Fuat’la Trabzon’daki ortak dostlarımızı telefonla arayıp, beraber uzun sohbetler de yaparız. Öncelikli olan Mustafa Civelek olur. Hastalıkla mücadele ettiği halde, bizi neşeye boğar ve sağlığına kavuşacağına olan inancımızı kuvvetlendirir.
Gürol Türkay’la konuşmanın zevkine varanlar bilir ki onunla sohbet, tarifsiz bir coşku yaratır. Esprili konuşma tarzı, gündelik sorunlara ironik yaklaşımı bizim için ayrı bir neşe kaynağıdır.
O hafta, Nil ve Nedret Sekban varsa, konu resim, edebiyat ve felsefe sarmalında gider gelir.
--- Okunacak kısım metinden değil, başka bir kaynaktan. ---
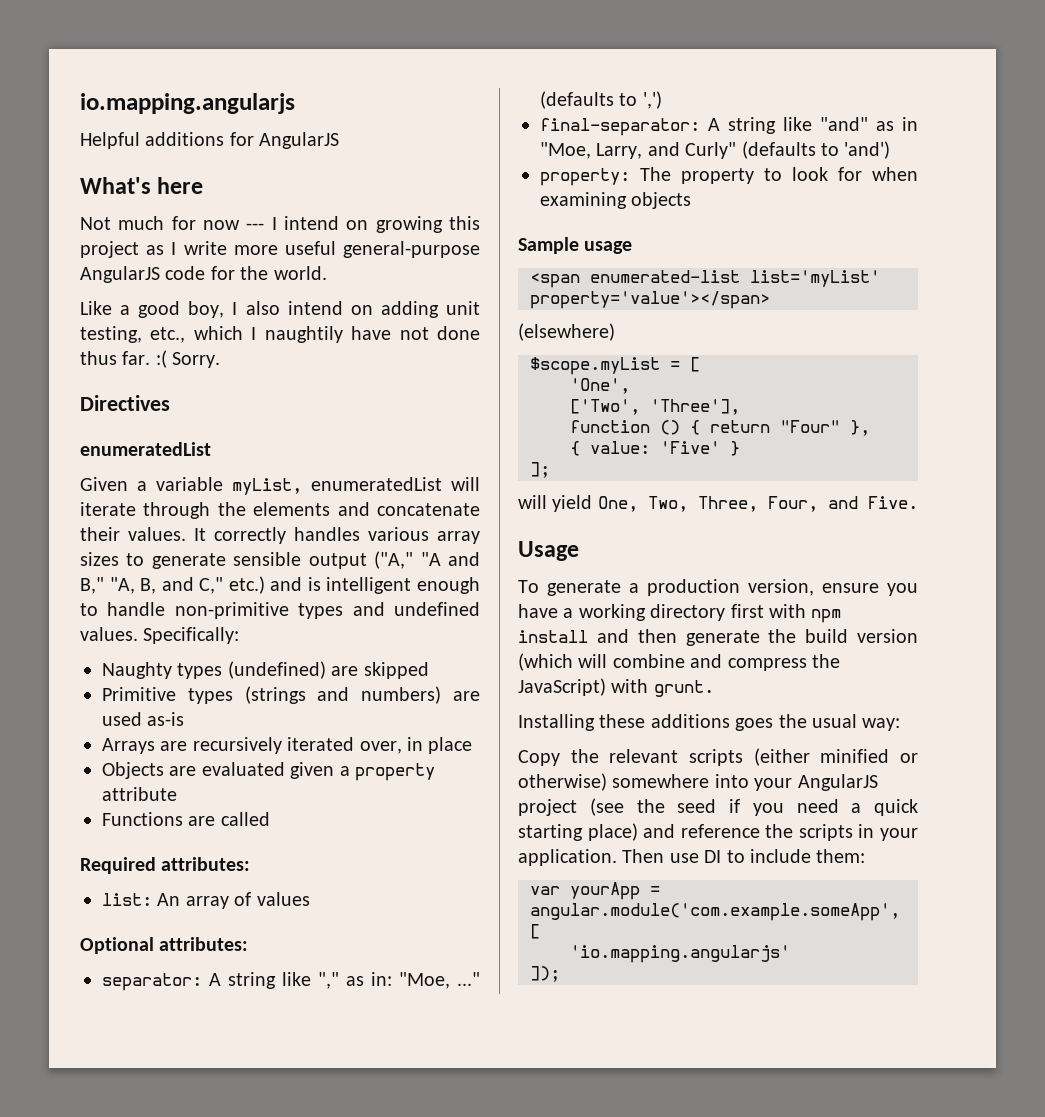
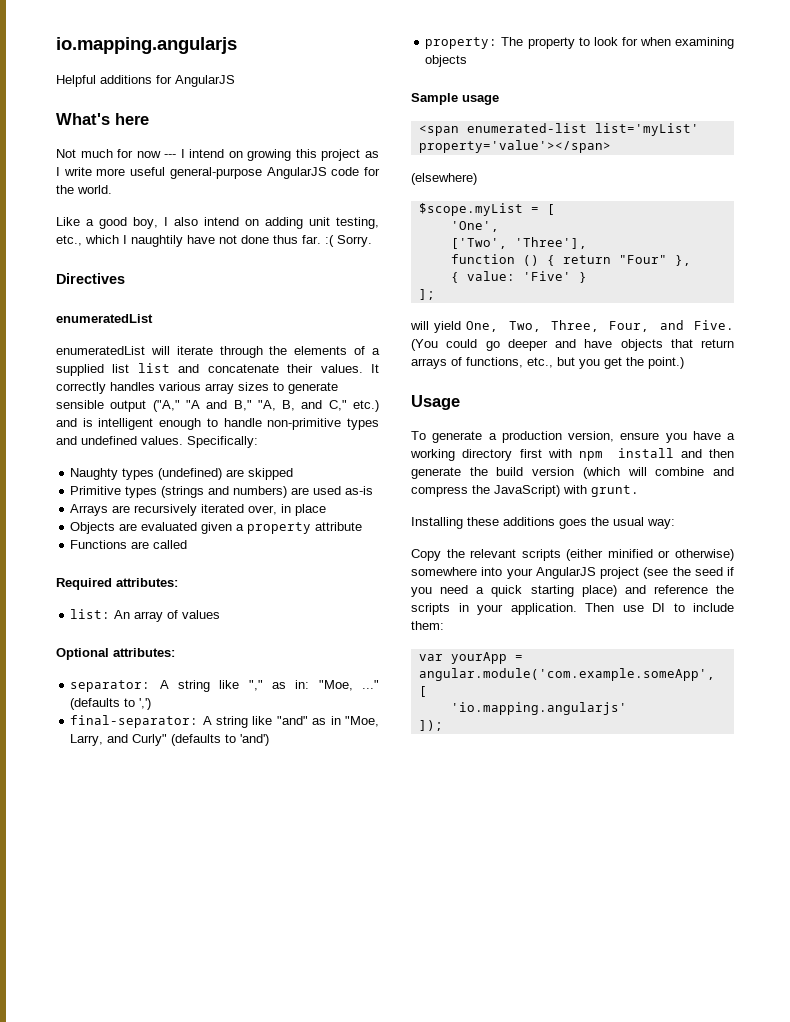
[80,477,302,495] Given a variable myList, -> (153, 318) none
(331, 509) none -> [354,346,380,355] [56,363,170,376] of a supplied list list
(918, 502) none -> [411,339,734,351] [411,357,684,369] (You could go deeper and have objects that return arrays of functions, etc., but you get the point.)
Önümüzde yeni ufuklar açılır. Okunan kitaplardaki bilgilerle zenginleşiriz.
Necati Sağır’ın yolu düşmüşse, yörenin sorunları, yapılaşmalar; en çok da yüzme etkinliğinin boyutları ele alınır. Dört mevsimin istikrarlı yüzücüsüdür Necati. Yaş gurubunda da hep birincidir. Uzun yüzme maratonlarından aldığı “altın madalyalar” o kadar çoktur ki artık sevdiklerine dağıtmaya da başlamıştır. Bende bile bir madalyası var.
Anılar, giderek bir Trabzon şölenine dönüşür. Neredeyse bütün sokaklarında dolaşırız. HAS Kuyumculuk’ta çayımı içerim. Uğramayan dostumuz yoktur oraya. Necati Zengin’le buluşmayacaksam, Sağıroğlu Otel’de, sahibi Ömer’le hararetli tavla müsabakaları yaparız. Ömer’in babası Osman Amca’nın askerlik anıları bir Cumhuriyet dönemi Trabzon tarihidir. Askerlik yolculuğunun temsili enstrümanı olan ve dönemin ekonomik yaşamının da göstergesi bavulu, Trabzon Şehir Müzesi’nde başuna sergilenmiyordur. Bu anıları dinlemekle göneniriz. Hasretlerimiz sohbetlerde tazelenir…
Döneriz çay partimize… Ayrılık saati gelince, Gülsen’in o hengamede yapıp elime tutuşturduğu ‘Çorba Kavanozları’ ‘artık gelenekselleşmiştir.